Besides, the prequel jokes are old. A good “I don’t like sand” meme is one thing but hating the prequels (and the sequels) doesn’t seem like the best way to express love for the franchise. It’s possible to critique what you don’t like without turning it into a personality trait, and to also respect the fans who do find meaning and love in the prequels. Don’t tear down fans of any age who love the franchise because they found it through the prequels. It’s not a good look.”

0 Comments

  • Marshall

    “Besides, the prequel jokes are old. A good “I don’t like sand” meme is one thing but hating the prequels (and the sequels) doesn’t seem like the best way to express love for the franchise. It’s possible to critique what you don’t like without turning it into a personality trait, and to also respect the fans who do find meaning and love in the prequels. Don’t tear down fans of any age who love the franchise because they found it through the prequels. It’s not a good look.”
    If these clowns had said this years ago, there’d be no “toxic fandom”.

    • archdukeofnaboo

      Too little, too late.

      Where were these people when online media outlets were spitting on the PT left, right, and centre in 2010-12? Joining in with the RLM bandwagon – that’s where they likely were.

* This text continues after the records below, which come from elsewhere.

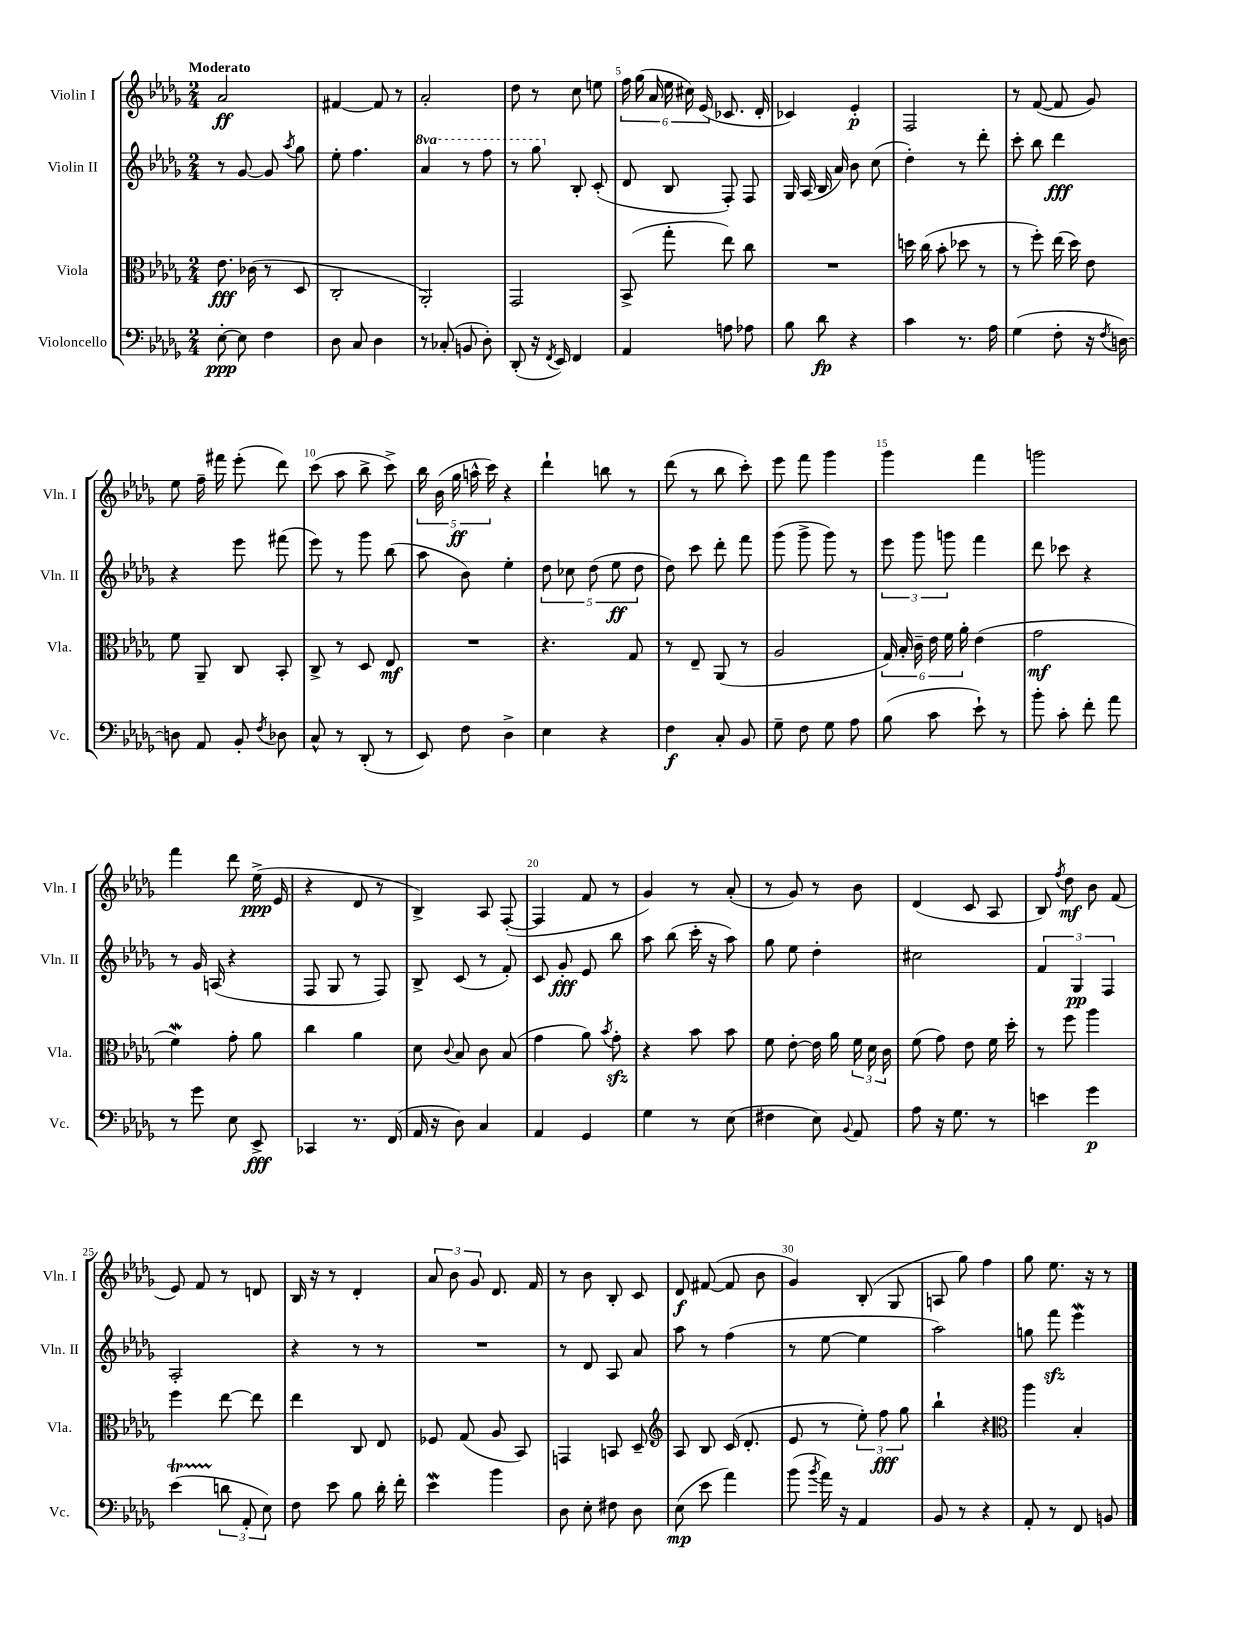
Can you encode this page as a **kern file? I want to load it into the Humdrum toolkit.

**kern	**dynam	**kern	**dynam	**kern	**dynam	**kern	**dynam
*part4	*part4	*part3	*part3	*part2	*part2	*part1	*part1
*staff4	*staff4	*staff3	*staff3	*staff2	*staff2	*staff1	*staff1
*I"Violoncello	*	*I"Viola	*	*I"Violin II	*	*I"Violin I	*
*I'Vc.	*	*I'Vla.	*	*I'Vln. II	*	*I'Vln. I	*
*clefF4	*	*clefC3	*	*clefG2	*	*clefG2	*
*k[b-e-a-d-g-]	*	*k[b-e-a-d-g-]	*	*k[b-e-a-d-g-]	*	*k[b-e-a-d-g-]	*
*M2/4	*	*M2/4	*	*M2/4	*	*M2/4	*
=1	=1	=1	=1	=1	=1	=1	=1
!	!	!	!	!	!	!LO:TX:a:B:t=Moderato	!
[8E-'\	ppp	8.e-\	fff	8r	.	2a-/	ff
8E-\]	.	.	.	[8g-/	.	.	.
.	.	(16c-X\	.	.	.	.	.
4F\	.	8r	.	8g-/]	.	.	.
.	.	.	.	8qaa-/	.	.	.
.	.	8D-/	.	8gg-\	.	.	.
=2	=2	=2	=2	=2	=2	=2	=2
8D-\	.	2C'/	.	8ee-'\	.	[4f#X/	.
8C/	.	.	.	4.ff\	.	.	.
4D-\	.	.	.	.	.	8f#/]	.
.	.	.	.	.	.	8r	.
=3	=3	=3	=3	=3	=3	=3	=3
*	*	*	*	*8va	*	*	*
8r	.	2AA-'/)	.	4aa-/	.	2a-'/	.
(8C-X'/	.	.	.	.	.	.	.
8BBn/	.	.	.	8r	.	.	.
8D-'\)	.	.	.	8fff\	.	.	.
=4	=4	=4	=4	=4	=4	=4	=4
(8DD-'/	.	2GG-/	.	8r	.	8dd-\	.
16r	.	.	.	8ggg-\	.	8r	.
8qFF/	.	.	.	.	.	.	.
16EE-/)	.	.	.	.	.	.	.
*	*	*	*	*X8va	*	*	*
4FF/	.	.	.	8B-'/	.	8cc\	.
.	.	.	.	(8c'/	.	8een\	.
=5	=5	=5	=5	=5	=5	=5	=5
4AA-/	.	(8BB-^/	.	8d-/	.	24ff\	.
.	.	.	.	.	.	(24gg-\	.
.	.	.	.	.	.	24a-/	.
.	.	8gg-'\	.	8B-/	.	24ee-\	.
.	.	.	.	.	.	24cc#X\)	.
.	.	.	.	.	.	(24e-/	.
8An\	.	8ee-\)	.	8F'/)	.	8.c-X/	.
8A-X\	.	8cc\	.	8F/	.	.	.
.	.	.	.	.	.	16d-'/	.
=6	=6	=6	=6	=6	=6	=6	=6
8B-\	.	2r	.	16G-/	.	4c-X/)	.
.	.	.	.	(16A-/	.	.	.
8d-\	fp	.	.	16B-/	.	.	.
.	.	.	.	16a-/)	.	.	.
4r	.	.	.	8b-\	.	4e-'/	p
.	.	.	.	(8cc\	.	.	.
=7	=7	=7	=7	=7	=7	=7	=7
4c\	.	16ddn\	.	4dd-'\)	.	2F/	.
.	.	(16cc\	.	.	.	.	.
.	.	8b-'\	.	.	.	.	.
8.r	.	8dd-X\	.	8r	.	.	.
.	.	8r	.	8ddd-'\	.	.	.
16A-\	.	.	.	.	.	.	.
=8	=8	=8	=8	=8	=8	=8	=8
(4G-\	.	8r	.	8ccc'\	.	8r	.
.	.	8ff'\)	.	8bb-\	.	([8f/	.
8F'\	.	(16ee-\	.	4ddd-\	fff	8f/]	.
.	.	16dd-\)	.	.	.	.	.
16r	.	8e-\	.	.	.	8g-/)	.
8qF/	.	.	.	.	.	.	.
[16Dn\)	.	.	.	.	.	.	.
!!LO:LB:g=z
=9	=9	=9	=9	=9	=9	=9	=9
8Dn\]	.	8f\	.	4r	.	8ee-\	.
8AA-/	.	8AA-~/	.	.	.	16ff~\	.
.	.	.	.	.	.	16fff#X\	.
8BB-'/	.	8C/	.	8eee-\	.	(8eee-'\	.
8qF/	.	.	.	.	.	.	.
8D-X\	.	8BB-'/	.	(8fff#X\	.	8ddd-\)	.
=10	=10	=10	=10	=10	=10	=10	=10
8C^^/	.	8C^/	.	8eee-\)	.	(8ccc\	.
8r	.	8r	.	8r	.	8aa-\	.
(8DD-'/	.	8D-/	.	8ggg-\	.	8bb-^\	.
8r	.	8E-/	mf	(8bb-\	.	8ccc^\)	.
=11	=11	=11	=11	=11	=11	=11	=11
8EE-/)	.	2r	.	8aa-\	.	20bb-\	.
.	.	.	.	.	.	(20b-\	.
.	.	.	.	.	.	20gg-\	ff
8F\	.	.	.	8b-\)	.	.	.
.	.	.	.	.	.	20aan^^\	.
.	.	.	.	.	.	20ccc\)	.
4D-^\	.	.	.	4ee-'\	.	4r	.
=12	=12	=12	=12	=12	=12	=12	=12
4E-\	.	4.r	.	10dd-\	.	4ddd-`\	.
.	.	.	.	10cc-X\	.	.	.
.	.	.	.	(10dd-\	.	.	.
4r	.	.	.	.	.	8bbn\	.
.	.	.	.	10ee-\	ff	.	.
.	.	8G-/	.	.	.	8r	.
.	.	.	.	10dd-\	.	.	.
=13	=13	=13	=13	=13	=13	=13	=13
4F\	f	8r	.	8dd-\)	.	(8ddd-\	.
.	.	8E-~/	.	8ccc\	.	8r	.
8C'/	.	(8AA-/	.	8ddd-'\	.	8bb-\	.
8BB-/	.	8r	.	8fff\	.	8ccc'\)	.
=14	=14	=14	=14	=14	=14	=14	=14
8G-~\	.	2A-/	.	(8ggg-\	.	8eee-\	.
8F\	.	.	.	8ggg-^\	.	8fff\	.
8G-\	.	.	.	8ggg-\)	.	4ggg-\	.
8A-\	.	.	.	8r	.	.	.
=15	=15	=15	=15	=15	=15	=15	=15
(8B-\	.	24G-/)	.	12eee-\	.	4ggg-\	.
.	.	24B-'/	.	.	.	.	.
.	.	24c~\	.	12ggg-\	.	.	.
8c\	.	24e-\	.	.	.	.	.
.	.	24f\	.	12gggn\	.	.	.
.	.	24a-'\	.	.	.	.	.
8e-`\)	.	(4e-\	.	4fff\	.	4fff\	.
8r	.	.	.	.	.	.	.
=16	=16	=16	=16	=16	=16	=16	=16
8b-'\	.	2g-\	mf	8ddd-\	.	2gggn\	.
8c'\	.	.	.	8ccc-X\	.	.	.
8f'\	.	.	.	4r	.	.	.
8a-\	.	.	.	.	.	.	.
!!LO:LB:g=z
=17	=17	=17	=17	=17	=17	=17	=17
8r	.	4fW\)	.	8r	.	4fff\	.
8g-\	.	.	.	16g-/	.	.	.
.	.	.	.	(16An/	.	.	.
8E-\	.	8g-'\	.	4r	.	8ddd-\	.
8EE-^/	fff	8a-\	.	.	.	(16ee-^\	ppp
.	.	.	.	.	.	16e-/	.
=18	=18	=18	=18	=18	=18	=18	=18
4CC-X/	.	4cc\	.	8F/	.	4r	.
.	.	.	.	8G-/	.	.	.
8.r	.	4a-\	.	8r	.	8d-/	.
.	.	.	.	8F/)	.	8r	.
(16FF/	.	.	.	.	.	.	.
=19	=19	=19	=19	=19	=19	=19	=19
16AA-/	.	8d-\	.	8B-^/	.	4B-^/)	.
16r	.	.	.	.	.	.	.
.	.	8qqc/	.	.	.	.	.
8D-\)	.	8B-/	.	(8c/	.	.	.
4C/	.	8c\	.	8r	.	8A-/	.
.	.	(8B-/	.	8f'/)	.	([8F'/	.
=20	=20	=20	=20	=20	=20	=20	=20
4AA-/	.	4g-\	.	8c/	.	4F/]	.
.	.	.	.	8g-'/	fff	.	.
4GG-/	.	8a-\)	.	8e-/	.	8f/	.
.	.	8qb-/	.	.	.	.	.
.	.	8g-zz'\	.	8bb-\	.	8r	.
=21	=21	=21	=21	=21	=21	=21	=21
4G-\	.	4r	.	8aa-\	.	4g-/)	.
.	.	.	.	(8bb-\	.	.	.
8r	.	8b-\	.	16ccc'\	.	8r	.
.	.	.	.	16r	.	.	.
(8E-\	.	8b-\	.	8aa-\)	.	(8a-'/	.
=22	=22	=22	=22	=22	=22	=22	=22
4F#X\	.	8f\	.	8gg-\	.	8r	.
.	.	[8e-'\	.	8ee-\	.	8g-/)	.
8E-\)	.	16e-\]	.	4dd-'\	.	8r	.
.	.	16a-\	.	.	.	.	.
8qqBB-/	.	.	.	.	.	.	.
8AA-/	.	24f\	.	.	.	8b-\	.
.	.	24d-\	.	.	.	.	.
.	.	24c\	.	.	.	.	.
=23	=23	=23	=23	=23	=23	=23	=23
8A-\	.	(8f\	.	2cc#X\	.	(4d-/	.
16r	.	8g-\)	.	.	.	.	.
8.G-\	.	.	.	.	.	.	.
.	.	8e-\	.	.	.	8c/	.
8r	.	16f\	.	.	.	8A-/	.
.	.	16dd-'\	.	.	.	.	.
=24	=24	=24	=24	=24	=24	=24	=24
4en\	.	8r	.	6f/	.	8B-/)	.
.	.	.	.	.	.	8qff/	.
.	.	8ff\	.	.	.	8dd-\	mf
.	.	.	.	6G-/	pp	.	.
4g-\	p	4aa-\	.	.	.	8b-\	.
.	.	.	.	6F/	.	.	.
.	.	.	.	.	.	(8f/	.
!!LO:LB:g=z
=25	=25	=25	=25	=25	=25	=25	=25
(4e-T\	.	4ff\	.	2A-'/	.	8e-/)	.
.	.	.	.	.	.	8f/	.
12dn\	.	[8ee-\	.	.	.	8r	.
12AA-'/	.	.	.	.	.	.	.
.	.	8ee-\]	.	.	.	8dn/	.
12E-\)	.	.	.	.	.	.	.
=26	=26	=26	=26	=26	=26	=26	=26
8F\	.	4ee-\	.	4r	.	16B-/	.
.	.	.	.	.	.	16r	.
8e-\	.	.	.	.	.	8r	.
8B-\	.	8C/	.	8r	.	4d-'/	.
16d-'\	.	8E-/	.	8r	.	.	.
16f'\	.	.	.	.	.	.	.
=27	=27	=27	=27	=27	=27	=27	=27
4e-W\	.	8F-X/	.	2r	.	12a-/	.
.	.	.	.	.	.	12b-\	.
.	.	(8G-/	.	.	.	.	.
.	.	.	.	.	.	12g-/	.
4b-\	.	8A-/	.	.	.	8.d-/	.
.	.	8BB-/)	.	.	.	.	.
.	.	.	.	.	.	16f/	.
=28	=28	=28	=28	=28	=28	=28	=28
8D-\	.	4GGn/	.	8r	.	8r	.
8E-'\	.	.	.	8d-/	.	8b-\	.
8F#X\	.	8BBn/	.	8A-/	.	8B-'/	.
8D-\	.	8D-~/	.	8a-/	.	8c/	.
=29	=29	=29	=29	=29	=29	=29	=29
*	*	*clefG2	*	*	*	*	*
(8E-\	mp	8A-/	.	8aa-\	.	8d-/	f
8e-\	.	8B-/	.	8r	.	([8f#X/	.
4a-\)	.	(16c/	.	(4ff\	.	8f#/]	.
.	.	8.d-'/	.	.	.	.	.
.	.	.	.	.	.	8b-\	.
=30	=30	=30	=30	=30	=30	=30	=30
(8b-\	.	8e-/	.	8r	.	4g-/)	.
8qb-/	.	.	.	.	.	.	.
16a-\)	.	8r	.	[8ee-\	.	.	.
16r	.	.	.	.	.	.	.
4AA-/	.	12ee-'\)	.	4ee-\]	.	(8B-'/	.
.	.	12ff\	fff	.	.	.	.
.	.	.	.	.	.	8G-/	.
.	.	12gg-\	.	.	.	.	.
=31	=31	=31	=31	=31	=31	=31	=31
8BB-/	.	4bb-`\	.	2aa-\)	.	8An/	.
8r	.	.	.	.	.	8gg-\)	.
4r	.	4r	.	.	.	4ff\	.
=32	=32	=32	=32	=32	=32	=32	=32
*	*	*clefC3	*	*	*	*	*
8AA-'/	.	4aa-\	.	8ggn\	.	8gg-\	.
8r	.	.	.	8fffzz\	.	8.ee-\	.
8FF/	.	4B-'/	.	4eee-W\	.	.	.
.	.	.	.	.	.	16r	.
8BBn/	.	.	.	.	.	8r	.
==	==	==	==	==	==	==	==
*-	*-	*-	*-	*-	*-	*-	*-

      If a writer has flip-flopped on the prequels, and once fed this “toxic fandom”, he/she must own up to it. Long time PT fans are not going to tolerate gaping hypocrisy.

      • Natalie

        More like 1999 – 2015. TFA release was a height of prequel hate. The turnaround started happening after the realization hit TFA was a lazy rehash and TLJ is rated below any of the prequels everywhere (except IMDB which is rigged IMO).

      • archdukeofnaboo

        @Natalie

        You’re not wrong. What I mean by 2010-12 is that online media were on overdrive – at their most vicious, most aggressive – against the PT at that time. The Red Latter Media video reviews were the spark that ignited it, and people were endlessly parroting them all over the web.

        Of course the bashing continued in a horribly official manner under the guise of TFA marketing through to 2015. But I could already already detect PT fans – a fey, though still noticeable – starting to raise their heads about the water in the months before VII came out. Then in late January 2016 a lot of fans started to realise they’d been conned.